The problem » All lines from the top of the records below through the line holding "(layerselection 0x00030_80000001)", and only those, should be printed exactly, minus the pictures.

---------- Exercise material

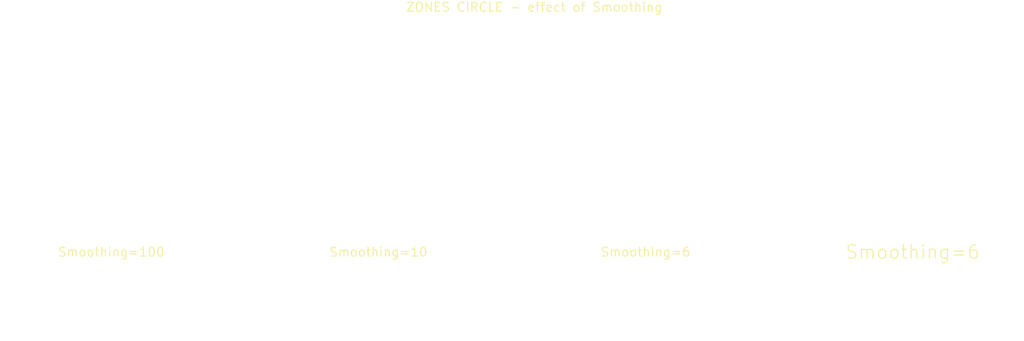
<source format=kicad_pcb>
(
kicad_pcb (version 4) (host pcbnew 4.0.4-stable)

  (general
    (links 0)
    (no_connects 0)
    (area 0 0 0 0)
    (thickness 1.6)
    (drawings 0)
    (tracks 0)
    (zones 0)
    (modules 1)
    (nets 1)
  )

  (page A4)
  (layers
    (0 F.Cu signal)
    (31 B.Cu signal)
    (32 B.Adhes user)
    (33 F.Adhes user)
    (34 B.Paste user)
    (35 F.Paste user)
    (36 B.SilkS user)
    (37 F.SilkS user)
    (38 B.Mask user)
    (39 F.Mask user)
    (40 Dwgs.User user)
    (41 Cmts.User user)
    (42 Eco1.User user)
    (43 Eco2.User user)
    (44 Edge.Cuts user)
    (45 Margin user)
    (46 B.CrtYd user)
    (47 F.CrtYd user)
    (48 B.Fab user)
    (49 F.Fab user)
  )

  (setup
    (last_trace_width 0.25)
    (trace_clearance 0.2)
    (zone_clearance 0.508)
    (zone_45_only no)
    (trace_min 0.2)
    (segment_width 0.2)
    (edge_width 0.15)
    (via_size 0.6)
    (via_drill 0.4)
    (via_min_size 0.4)
    (via_min_drill 0.3)
    (uvia_size 0.3)
    (uvia_drill 0.1)
    (uvias_allowed no)
    (uvia_min_size 0.2)
    (uvia_min_drill 0.1)
    (pcb_text_width 0.3)
    (pcb_text_size 1.5 1.5)
    (mod_edge_width 0.15)
    (mod_text_size 1 1)
    (mod_text_width 0.15)
    (pad_size 1.524 1.524)
    (pad_drill 0.762)
    (pad_to_mask_clearance 0.2)
    (aux_axis_origin 0 0)
    (visible_elements FFFFFF7F)
    (pcbplotparams
      (layerselection 0x00030_80000001)
      (usegerberextensions false)
      (excludeedgelayer true)
      (linewidth 0.100000)
      (plotframeref false)
      (viasonmask false)
      (mode 1)
      (useauxorigin false)
      (hpglpennumber 1)
      (hpglpenspeed 20)
      (hpglpendiameter 15)
      (hpglpenoverlay 2)
      (psnegative false)
      (psa4output false)
      (plotreference true)
      (plotvalue true)
      (plotinvisibletext false)
      (padsonsilk false)
      (subtractmaskfromsilk false)
      (outputformat 1)
      (mirror false)
      (drillshape 1)
      (scaleselection 1)
      (outputdirectory ""))
  )

  (net 0 "")

  (net_class Default "This is the default net class."
    (clearance 0.25)
    (trace_width 0.25)
    (via_dia 0.6)
    (via_drill 0.4)
    (uvia_dia 0.3)
    (uvia_drill 0.1)
  )



 (gr_text "ZONES CIRCLE - effect of Smoothing" (at 145.0000 20.0000 0.0000) (layer F.SilkS)
    (effects (font (size 2.0000 2.0000) (thickness .25))  )
  )

  (zone (net 0) (net_name "") (layer F.Cu) (tstamp 589D8DD7) (hatch full 0.5080)
    (connect_pads (clearance 0.5080))
    (min_thickness 0.2540)
    (fill (arc_segments 16) (thermal_gap 0.5080) (thermal_bridge_width 0.5080))
    (polygon
      (pts
        (xy 75.0000 70.0000)(xy 74.9507 68.4302)(xy 74.8029 66.8667)(xy 74.5572 65.3155)(xy 74.2146 63.7828)(xy 73.7764 62.2746)(xy 73.2444 60.7969)(xy 72.6207 59.3555)(xy 71.9077 57.9562)(xy 71.1082 56.6043)(xy 70.2254 55.3054)(xy 69.2628 54.0644)(xy 68.2242 52.8863)(xy 67.1137 51.7758)(xy 65.9356 50.7372)(xy 64.6946 49.7746)(xy 63.3957 48.8918)(xy 62.0438 48.0923)(xy 60.6445 47.3793)(xy 59.2031 46.7556)(xy 57.7254 46.2236)(xy 56.2172 45.7854)(xy 54.6845 45.4428)(xy 53.1333 45.1971)(xy 51.5698 45.0493)(xy 50.0000 45.0000)(xy 48.4302 45.0493)(xy 46.8667 45.1971)(xy 45.3155 45.4428)(xy 43.7828 45.7854)(xy 42.2746 46.2236)(xy 40.7969 46.7556)(xy 39.3555 47.3793)(xy 37.9562 48.0923)(xy 36.6043 48.8918)(xy 35.3054 49.7746)(xy 34.0644 50.7372)(xy 32.8863 51.7758)(xy 31.7758 52.8863)(xy 30.7372 54.0644)(xy 29.7746 55.3054)(xy 28.8918 56.6043)(xy 28.0923 57.9562)(xy 27.3793 59.3555)(xy 26.7556 60.7969)(xy 26.2236 62.2746)(xy 25.7854 63.7828)(xy 25.4428 65.3155)(xy 25.1971 66.8667)(xy 25.0493 68.4302)(xy 25.0000 70.0000)(xy 25.0493 71.5698)(xy 25.1971 73.1333)(xy 25.4428 74.6845)(xy 25.7854 76.2172)(xy 26.2236 77.7254)(xy 26.7556 79.2031)(xy 27.3793 80.6445)(xy 28.0923 82.0438)(xy 28.8918 83.3957)(xy 29.7746 84.6946)(xy 30.7372 85.9356)(xy 31.7758 87.1137)(xy 32.8863 88.2242)(xy 34.0644 89.2628)(xy 35.3054 90.2254)(xy 36.6043 91.1082)(xy 37.9562 91.9077)(xy 39.3555 92.6207)(xy 40.7969 93.2444)(xy 42.2746 93.7764)(xy 43.7828 94.2146)(xy 45.3155 94.5572)(xy 46.8667 94.8029)(xy 48.4302 94.9507)(xy 50.0000 95.0000)(xy 51.5698 94.9507)(xy 53.1333 94.8029)(xy 54.6845 94.5572)(xy 56.2172 94.2146)(xy 57.7254 93.7764)(xy 59.2031 93.2444)(xy 60.6445 92.6207)(xy 62.0438 91.9077)(xy 63.3957 91.1082)(xy 64.6946 90.2254)(xy 65.9356 89.2628)(xy 67.1137 88.2242)(xy 68.2242 87.1137)(xy 69.2628 85.9356)(xy 70.2254 84.6946)(xy 71.1082 83.3957)(xy 71.9077 82.0438)(xy 72.6207 80.6445)(xy 73.2444 79.2031)(xy 73.7764 77.7254)(xy 74.2146 76.2172)(xy 74.5572 74.6845)(xy 74.8029 73.1333)(xy 74.9507 71.5698)
      )
    )
  )
 (gr_text "Smoothing=100" (at 50.0000 75.0000 0.0000) (layer F.SilkS)
    (effects (font (size 2.0000 2.0000) (thickness .25))  )
  )

  (zone (net 0) (net_name "") (layer F.Cu) (tstamp 589D8DD7) (hatch full 0.5080)
    (connect_pads (clearance 0.5080))
    (min_thickness 0.2540)
    (fill (arc_segments 16) (thermal_gap 0.5080) (thermal_bridge_width 0.5080))
    (polygon
      (pts
        (xy 135.0000 70.0000)(xy 130.2254 55.3054)(xy 117.7254 46.2236)(xy 102.2746 46.2236)(xy 89.7746 55.3054)(xy 85.0000 70.0000)(xy 89.7746 84.6946)(xy 102.2746 93.7764)(xy 117.7254 93.7764)(xy 130.2254 84.6946)
      )
    )
  )
 (gr_text "Smoothing=10" (at 110.0000 75.0000 0.0000) (layer F.SilkS)
    (effects (font (size 2.0000 2.0000) (thickness .25))  )
  )

  (zone (net 0) (net_name "") (layer F.Cu) (tstamp 589D8DD7) (hatch full 0.5080)
    (connect_pads (clearance 0.5080))
    (min_thickness 0.2540)
    (fill (arc_segments 16) (thermal_gap 0.5080) (thermal_bridge_width 0.5080))
    (polygon
      (pts
        (xy 195.0000 70.0000)(xy 182.5000 48.3494)(xy 157.5000 48.3494)(xy 145.0000 70.0000)(xy 157.5000 91.6506)(xy 182.5000 91.6506)
      )
    )
  )
 (gr_text "Smoothing=6" (at 170.0000 75.0000 0.0000) (layer F.SilkS)
    (effects (font (size 2.0000 2.0000) (thickness .25))  )
  )

  (zone (net 0) (net_name "") (layer F.Cu) (tstamp 589D8DD7) (hatch full 0.5080)
    (connect_pads (clearance 0.5080))
    (min_thickness 0.2540)
    (fill (arc_segments 16) (thermal_gap 0.5080) (thermal_bridge_width 0.5080))
    (polygon
      (pts
        (xy 255.0000 70.0000)(xy 217.5000 48.3494)(xy 217.5000 91.6506)
      )
    )
  )
 (gr_text "Smoothing=6" (at 230.0000 75.0000 0.0000) (layer F.SilkS)
    (effects (font (size 3.0000 3.0000) (thickness .25))  )
  ))
</source>
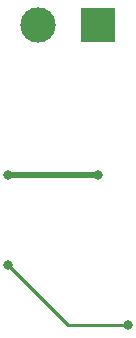
<source format=gbr>
%TF.GenerationSoftware,KiCad,Pcbnew,(7.0.0)*%
%TF.CreationDate,2023-02-16T14:42:30-08:00*%
%TF.ProjectId,Lab 4 E2,4c616220-3420-4453-922e-6b696361645f,rev?*%
%TF.SameCoordinates,Original*%
%TF.FileFunction,Copper,L2,Bot*%
%TF.FilePolarity,Positive*%
%FSLAX46Y46*%
G04 Gerber Fmt 4.6, Leading zero omitted, Abs format (unit mm)*
G04 Created by KiCad (PCBNEW (7.0.0)) date 2023-02-16 14:42:30*
%MOMM*%
%LPD*%
G01*
G04 APERTURE LIST*
%TA.AperFunction,ComponentPad*%
%ADD10R,3.000000X3.000000*%
%TD*%
%TA.AperFunction,ComponentPad*%
%ADD11C,3.000000*%
%TD*%
%TA.AperFunction,ViaPad*%
%ADD12C,0.800000*%
%TD*%
%TA.AperFunction,Conductor*%
%ADD13C,0.508000*%
%TD*%
%TA.AperFunction,Conductor*%
%ADD14C,0.250000*%
%TD*%
G04 APERTURE END LIST*
D10*
%TO.P,J1,1,Pin_1*%
%TO.N,+9V*%
X60959999Y-27939999D03*
D11*
%TO.P,J1,2,Pin_2*%
%TO.N,GND*%
X55880000Y-27940000D03*
%TD*%
D12*
%TO.N,+9V*%
X60960000Y-40640000D03*
X53340000Y-40640000D03*
%TO.N,/pin_2*%
X63500000Y-53340000D03*
X53340000Y-48260000D03*
%TD*%
D13*
%TO.N,+9V*%
X60960000Y-40640000D02*
X53340000Y-40640000D01*
D14*
%TO.N,/pin_2*%
X58420000Y-53340000D02*
X63500000Y-53340000D01*
X53340000Y-48260000D02*
X58420000Y-53340000D01*
%TD*%
M02*

</source>
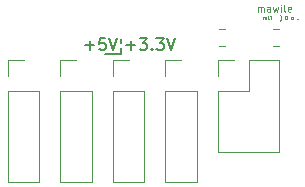
<source format=gbr>
G04 #@! TF.GenerationSoftware,KiCad,Pcbnew,5.0.2+dfsg1-1*
G04 #@! TF.CreationDate,2020-07-17T18:23:56-07:00*
G04 #@! TF.ProjectId,mawile,6d617769-6c65-42e6-9b69-6361645f7063,rev?*
G04 #@! TF.SameCoordinates,PX4c4db10PY99746c8*
G04 #@! TF.FileFunction,Legend,Top*
G04 #@! TF.FilePolarity,Positive*
%FSLAX46Y46*%
G04 Gerber Fmt 4.6, Leading zero omitted, Abs format (unit mm)*
G04 Created by KiCad (PCBNEW 5.0.2+dfsg1-1) date Fri 17 Jul 2020 06:23:56 PM PDT*
%MOMM*%
%LPD*%
G01*
G04 APERTURE LIST*
%ADD10C,0.075000*%
%ADD11C,0.100000*%
%ADD12C,0.200000*%
%ADD13C,0.120000*%
G04 APERTURE END LIST*
D10*
X22799857Y14977286D02*
X22799857Y15177286D01*
X22799857Y15148715D02*
X22814142Y15163000D01*
X22842714Y15177286D01*
X22885571Y15177286D01*
X22914142Y15163000D01*
X22928428Y15134429D01*
X22928428Y14977286D01*
X22928428Y15134429D02*
X22942714Y15163000D01*
X22971285Y15177286D01*
X23014142Y15177286D01*
X23042714Y15163000D01*
X23057000Y15134429D01*
X23057000Y14977286D01*
X23199857Y14977286D02*
X23199857Y15277286D01*
X23228428Y15091572D02*
X23314142Y14977286D01*
X23314142Y15177286D02*
X23199857Y15063000D01*
X23442714Y14977286D02*
X23442714Y15177286D01*
X23442714Y15277286D02*
X23428428Y15263000D01*
X23442714Y15248715D01*
X23457000Y15263000D01*
X23442714Y15277286D01*
X23442714Y15248715D01*
X24242714Y14863000D02*
X24257000Y14877286D01*
X24285571Y14920143D01*
X24299857Y14948715D01*
X24314142Y14991572D01*
X24328428Y15063000D01*
X24328428Y15120143D01*
X24314142Y15191572D01*
X24299857Y15234429D01*
X24285571Y15263000D01*
X24257000Y15305858D01*
X24242714Y15320143D01*
X24757000Y15277286D02*
X24785571Y15277286D01*
X24814142Y15263000D01*
X24828428Y15248715D01*
X24842714Y15220143D01*
X24857000Y15163000D01*
X24857000Y15091572D01*
X24842714Y15034429D01*
X24828428Y15005858D01*
X24814142Y14991572D01*
X24785571Y14977286D01*
X24757000Y14977286D01*
X24728428Y14991572D01*
X24714142Y15005858D01*
X24699857Y15034429D01*
X24685571Y15091572D01*
X24685571Y15163000D01*
X24699857Y15220143D01*
X24714142Y15248715D01*
X24728428Y15263000D01*
X24757000Y15277286D01*
X25257000Y14977286D02*
X25228428Y14991572D01*
X25214142Y15005858D01*
X25199857Y15034429D01*
X25199857Y15120143D01*
X25214142Y15148715D01*
X25228428Y15163000D01*
X25257000Y15177286D01*
X25299857Y15177286D01*
X25328428Y15163000D01*
X25342714Y15148715D01*
X25357000Y15120143D01*
X25357000Y15034429D01*
X25342714Y15005858D01*
X25328428Y14991572D01*
X25299857Y14977286D01*
X25257000Y14977286D01*
X25714142Y15005858D02*
X25728428Y14991572D01*
X25714142Y14977286D01*
X25699857Y14991572D01*
X25714142Y15005858D01*
X25714142Y14977286D01*
D11*
X22349000Y15603572D02*
X22349000Y16003572D01*
X22349000Y15946429D02*
X22377571Y15975000D01*
X22434714Y16003572D01*
X22520428Y16003572D01*
X22577571Y15975000D01*
X22606142Y15917858D01*
X22606142Y15603572D01*
X22606142Y15917858D02*
X22634714Y15975000D01*
X22691857Y16003572D01*
X22777571Y16003572D01*
X22834714Y15975000D01*
X22863285Y15917858D01*
X22863285Y15603572D01*
X23406142Y15603572D02*
X23406142Y15917858D01*
X23377571Y15975000D01*
X23320428Y16003572D01*
X23206142Y16003572D01*
X23149000Y15975000D01*
X23406142Y15632143D02*
X23349000Y15603572D01*
X23206142Y15603572D01*
X23149000Y15632143D01*
X23120428Y15689286D01*
X23120428Y15746429D01*
X23149000Y15803572D01*
X23206142Y15832143D01*
X23349000Y15832143D01*
X23406142Y15860715D01*
X23634714Y16003572D02*
X23749000Y15603572D01*
X23863285Y15889286D01*
X23977571Y15603572D01*
X24091857Y16003572D01*
X24320428Y15603572D02*
X24320428Y16003572D01*
X24320428Y16203572D02*
X24291857Y16175000D01*
X24320428Y16146429D01*
X24349000Y16175000D01*
X24320428Y16203572D01*
X24320428Y16146429D01*
X24691857Y15603572D02*
X24634714Y15632143D01*
X24606142Y15689286D01*
X24606142Y16203572D01*
X25149000Y15632143D02*
X25091857Y15603572D01*
X24977571Y15603572D01*
X24920428Y15632143D01*
X24891857Y15689286D01*
X24891857Y15917858D01*
X24920428Y15975000D01*
X24977571Y16003572D01*
X25091857Y16003572D01*
X25149000Y15975000D01*
X25177571Y15917858D01*
X25177571Y15860715D01*
X24891857Y15803572D01*
D12*
X10795000Y12065000D02*
X9398000Y12065000D01*
X10795000Y12065000D02*
X10795000Y12573000D01*
X10795000Y13335000D02*
X10795000Y12954000D01*
X11208000Y12755572D02*
X11969904Y12755572D01*
X11588952Y12374620D02*
X11588952Y13136524D01*
X12350857Y13374620D02*
X12969904Y13374620D01*
X12636571Y12993667D01*
X12779428Y12993667D01*
X12874666Y12946048D01*
X12922285Y12898429D01*
X12969904Y12803191D01*
X12969904Y12565096D01*
X12922285Y12469858D01*
X12874666Y12422239D01*
X12779428Y12374620D01*
X12493714Y12374620D01*
X12398476Y12422239D01*
X12350857Y12469858D01*
X13398476Y12469858D02*
X13446095Y12422239D01*
X13398476Y12374620D01*
X13350857Y12422239D01*
X13398476Y12469858D01*
X13398476Y12374620D01*
X13779428Y13374620D02*
X14398476Y13374620D01*
X14065142Y12993667D01*
X14208000Y12993667D01*
X14303238Y12946048D01*
X14350857Y12898429D01*
X14398476Y12803191D01*
X14398476Y12565096D01*
X14350857Y12469858D01*
X14303238Y12422239D01*
X14208000Y12374620D01*
X13922285Y12374620D01*
X13827047Y12422239D01*
X13779428Y12469858D01*
X14684190Y13374620D02*
X15017523Y12374620D01*
X15350857Y13374620D01*
X7731285Y12755572D02*
X8493190Y12755572D01*
X8112238Y12374620D02*
X8112238Y13136524D01*
X9445571Y13374620D02*
X8969380Y13374620D01*
X8921761Y12898429D01*
X8969380Y12946048D01*
X9064619Y12993667D01*
X9302714Y12993667D01*
X9397952Y12946048D01*
X9445571Y12898429D01*
X9493190Y12803191D01*
X9493190Y12565096D01*
X9445571Y12469858D01*
X9397952Y12422239D01*
X9302714Y12374620D01*
X9064619Y12374620D01*
X8969380Y12422239D01*
X8921761Y12469858D01*
X9778904Y13374620D02*
X10112238Y12374620D01*
X10445571Y13374620D01*
D13*
G04 #@! TO.C,C1*
X19565252Y14172000D02*
X19042748Y14172000D01*
X19565252Y12752000D02*
X19042748Y12752000D01*
G04 #@! TO.C,C2*
X23614748Y14172000D02*
X24137252Y14172000D01*
X23614748Y12752000D02*
X24137252Y12752000D01*
G04 #@! TO.C,J1*
X18990000Y3750000D02*
X24190000Y3750000D01*
X18990000Y8890000D02*
X18990000Y3750000D01*
X24190000Y11490000D02*
X24190000Y3750000D01*
X18990000Y8890000D02*
X21590000Y8890000D01*
X21590000Y8890000D02*
X21590000Y11490000D01*
X21590000Y11490000D02*
X24190000Y11490000D01*
X18990000Y10160000D02*
X18990000Y11490000D01*
X18990000Y11490000D02*
X20320000Y11490000D01*
G04 #@! TO.C,J2*
X14545000Y1210000D02*
X17205000Y1210000D01*
X14545000Y8890000D02*
X14545000Y1210000D01*
X17205000Y8890000D02*
X17205000Y1210000D01*
X14545000Y8890000D02*
X17205000Y8890000D01*
X14545000Y10160000D02*
X14545000Y11490000D01*
X14545000Y11490000D02*
X15875000Y11490000D01*
G04 #@! TO.C,J3*
X10100000Y11490000D02*
X11430000Y11490000D01*
X10100000Y10160000D02*
X10100000Y11490000D01*
X10100000Y8890000D02*
X12760000Y8890000D01*
X12760000Y8890000D02*
X12760000Y1210000D01*
X10100000Y8890000D02*
X10100000Y1210000D01*
X10100000Y1210000D02*
X12760000Y1210000D01*
G04 #@! TO.C,J4*
X5655000Y1210000D02*
X8315000Y1210000D01*
X5655000Y8890000D02*
X5655000Y1210000D01*
X8315000Y8890000D02*
X8315000Y1210000D01*
X5655000Y8890000D02*
X8315000Y8890000D01*
X5655000Y10160000D02*
X5655000Y11490000D01*
X5655000Y11490000D02*
X6985000Y11490000D01*
G04 #@! TO.C,J5*
X1210000Y11490000D02*
X2540000Y11490000D01*
X1210000Y10160000D02*
X1210000Y11490000D01*
X1210000Y8890000D02*
X3870000Y8890000D01*
X3870000Y8890000D02*
X3870000Y1210000D01*
X1210000Y8890000D02*
X1210000Y1210000D01*
X1210000Y1210000D02*
X3870000Y1210000D01*
G04 #@! TD*
M02*

</source>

--------------------

Task output »
<source format=kicad_pcb>
(
kicad_pcb (version 4) (host pcbnew 4.0.4-stable)

  (general
    (links 0)
    (no_connects 0)
    (area 0 0 0 0)
    (thickness 1.6)
    (drawings 0)
    (tracks 0)
    (zones 0)
    (modules 1)
    (nets 1)
  )

  (page A4)
  (layers
    (0 F.Cu signal)
    (31 B.Cu signal)
    (32 B.Adhes user)
    (33 F.Adhes user)
    (34 B.Paste user)
    (35 F.Paste user)
    (36 B.SilkS user)
    (37 F.SilkS user)
    (38 B.Mask user)
    (39 F.Mask user)
    (40 Dwgs.User user)
    (41 Cmts.User user)
    (42 Eco1.User user)
    (43 Eco2.User user)
    (44 Edge.Cuts user)
    (45 Margin user)
    (46 B.CrtYd user)
    (47 F.CrtYd user)
    (48 B.Fab user)
    (49 F.Fab user)
  )

  (setup
    (last_trace_width 0.25)
    (trace_clearance 0.2)
    (zone_clearance 0.508)
    (zone_45_only no)
    (trace_min 0.2)
    (segment_width 0.2)
    (edge_width 0.15)
    (via_size 0.6)
    (via_drill 0.4)
    (via_min_size 0.4)
    (via_min_drill 0.3)
    (uvia_size 0.3)
    (uvia_drill 0.1)
    (uvias_allowed no)
    (uvia_min_size 0.2)
    (uvia_min_drill 0.1)
    (pcb_text_width 0.3)
    (pcb_text_size 1.5 1.5)
    (mod_edge_width 0.15)
    (mod_text_size 1 1)
    (mod_text_width 0.15)
    (pad_size 1.524 1.524)
    (pad_drill 0.762)
    (pad_to_mask_clearance 0.2)
    (aux_axis_origin 0 0)
    (visible_elements FFFFFF7F)
    (pcbplotparams
      (layerselection 0x00030_80000001)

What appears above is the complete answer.